Quoted passage -
-=-=-
For Public Schools | 6:54 a.m. Nov. 3, 2007
Monies should go/stay in public schools.
David Styvaert | 7:28 a.m. Nov. 3, 2007
According to another article on this site ("Utah test scores are startling") Utah ranks dead last in test scores and yet people are still going on with their zombie-like support of the terrible public education system in Utah. Good thinking everybody ... let's all support what's proven to not work!

What's really happening here is that the same people who are victims of the Utah education system from a generation ago are now the voters who lack the critical thinking skills needed to see that vouchers are a good thing.
anonymous | 7:39 a.m. Nov. 3, 2007
If voucher proponents really want to help low-income families, they should spend their millions of dollars to provide thousands of scholarships to those same families. What a waste!
Congrats to the DMN! | 7:42 a.m. Nov. 3, 2007
This is exactly the headline I would expect from a newspaper intent on killing the referendum. Congratulations to the DMN for continuing to demonstrate its bias and in helping the unions spread their propaganda in their fight to maintain control.

Voters: Read the bill and make a decision on your own. You'll only get partial truths from the media.
Annonymous to UEA | 7:46 a.m. Nov. 3, 2007
To the Hinckley Institute and Mr. Dan Jones... Thank you for validating that the UEA and friends...the ACLU, Mrs. Clinton, Ted Kennedy, Nancy Palosie, Barbara Boxer, et al liberals will probably win the day on the Referendum. Thank you all. I'm still voting yes.
Be sure to vote | 7:52 a.m. Nov. 3, 2007
If people actually do show up at the polls, then this beast will get a well-deserved stake through it's malicious heart.

Will the legislature learn any lessons from this public rebuke? Ha! We wish!

No, these are not the kind of guys who admit to having made errors. Instead, they're going to seek revenge against the very folks they're supposed to be representing.
-=-=-
Raw data -
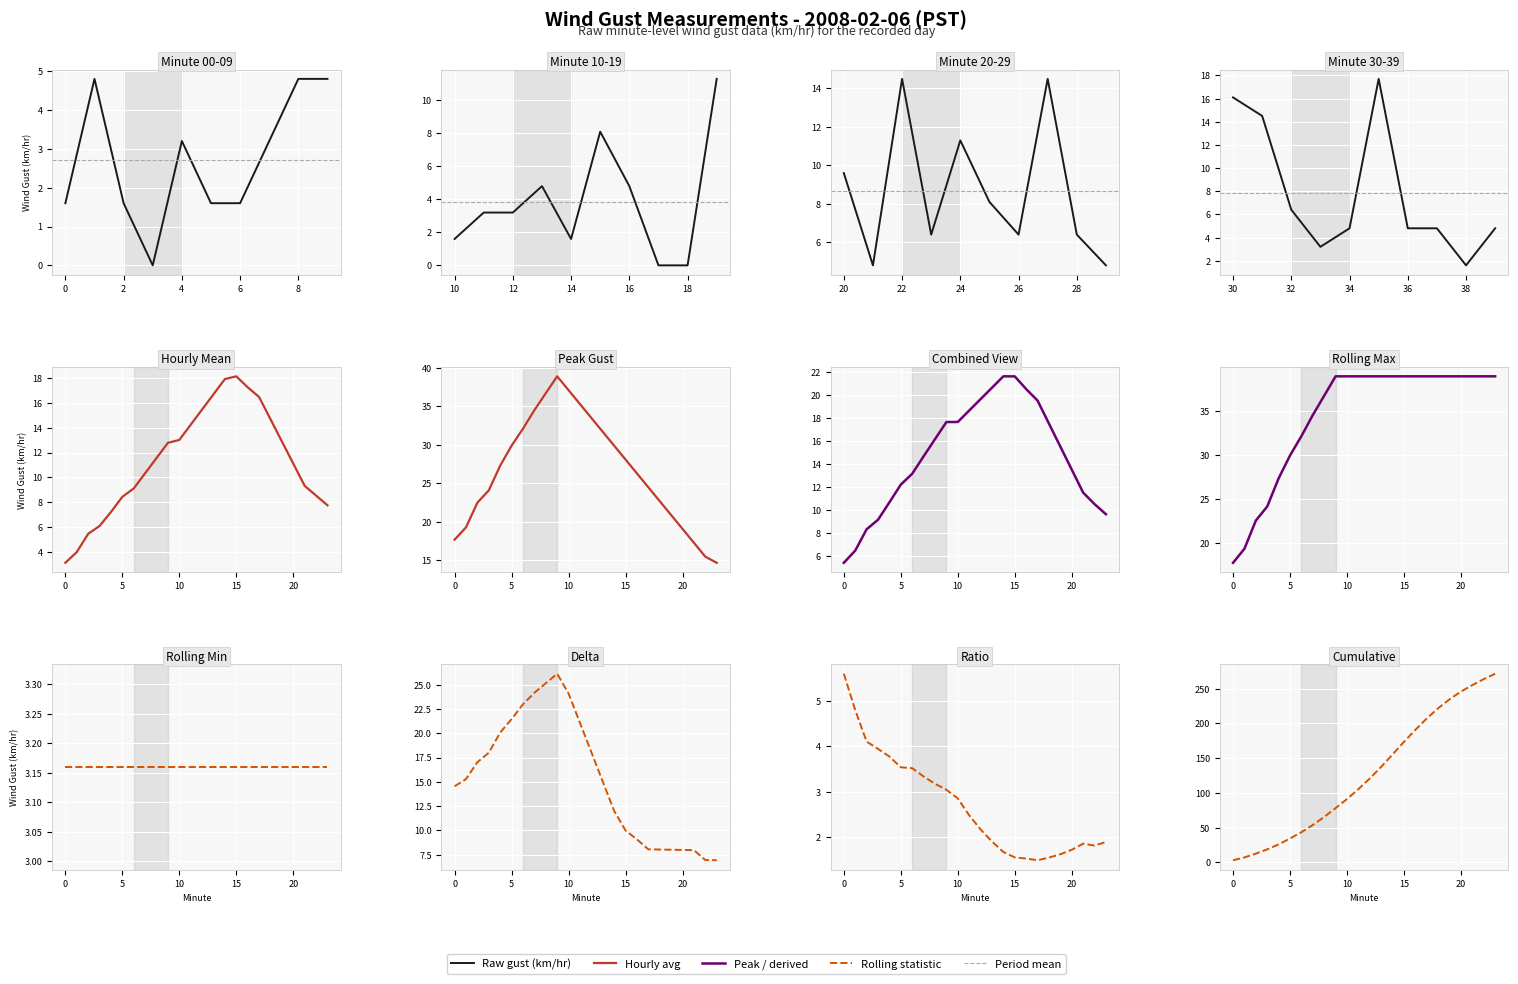

True or false: Peak Gust has a value of 19.1 at 20.

True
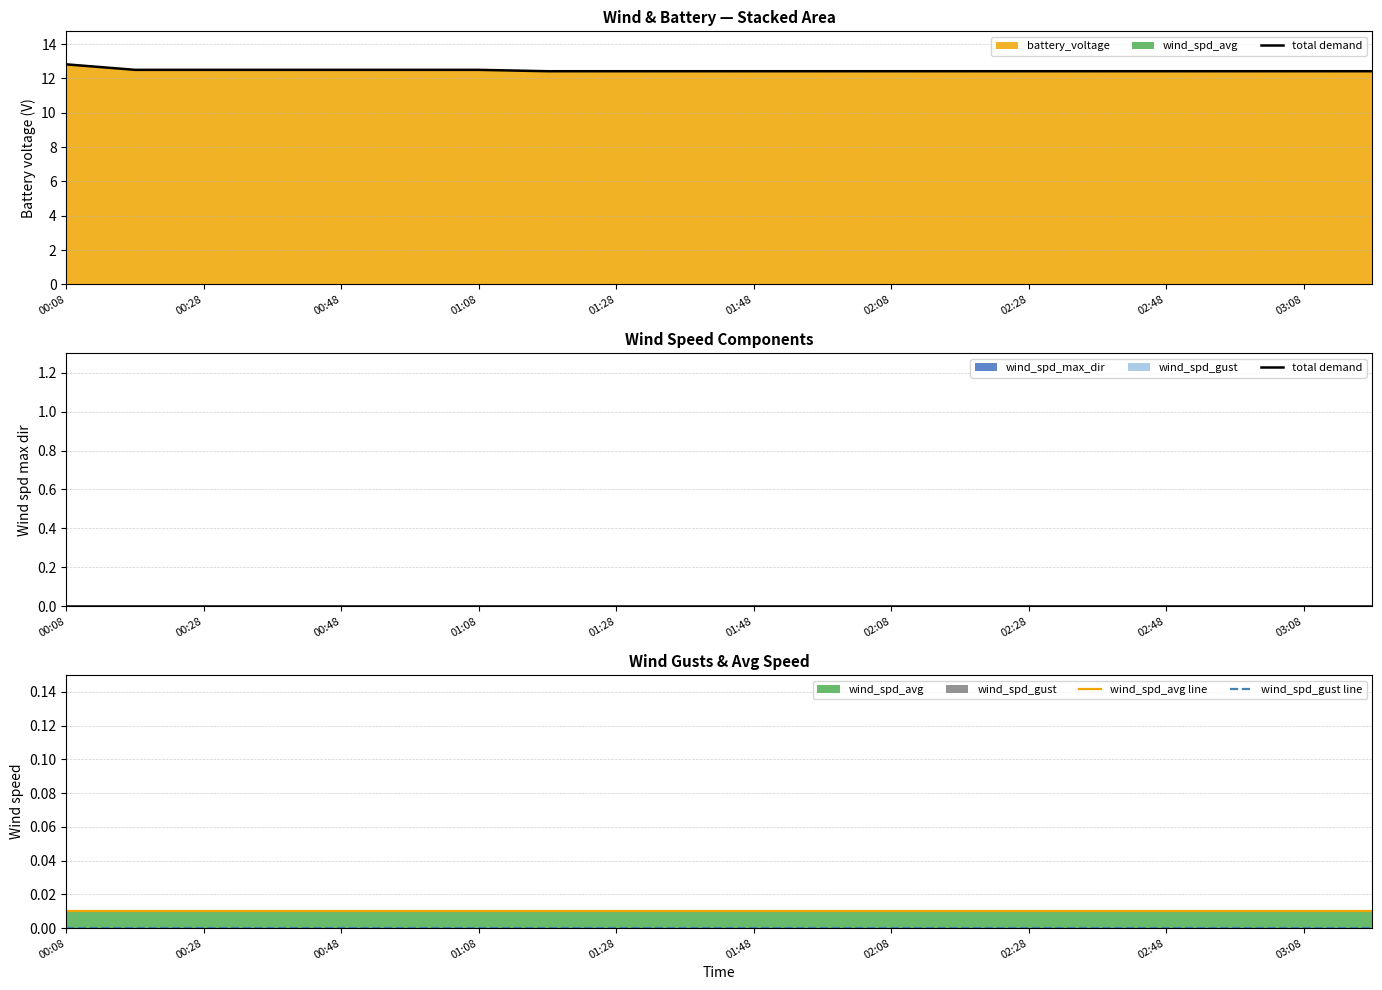

True or false: wind_spd_gust line and total demand cross at least once.

False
-=-=-
Exercise instructions - Copy the voucher comments from "anonymous | 7:39 a.m. Nov." up to and including "from the media.". The listing comes from a separate source, unrelated to the voucher comments.

Result for this exercise -
anonymous | 7:39 a.m. Nov. 3, 2007
If voucher proponents really want to help low-income families, they should spend their millions of dollars to provide thousands of scholarships to those same families. What a waste!
Congrats to the DMN! | 7:42 a.m. Nov. 3, 2007
This is exactly the headline I would expect from a newspaper intent on killing the referendum. Congratulations to the DMN for continuing to demonstrate its bias and in helping the unions spread their propaganda in their fight to maintain control.

Voters: Read the bill and make a decision on your own. You'll only get partial truths from the media.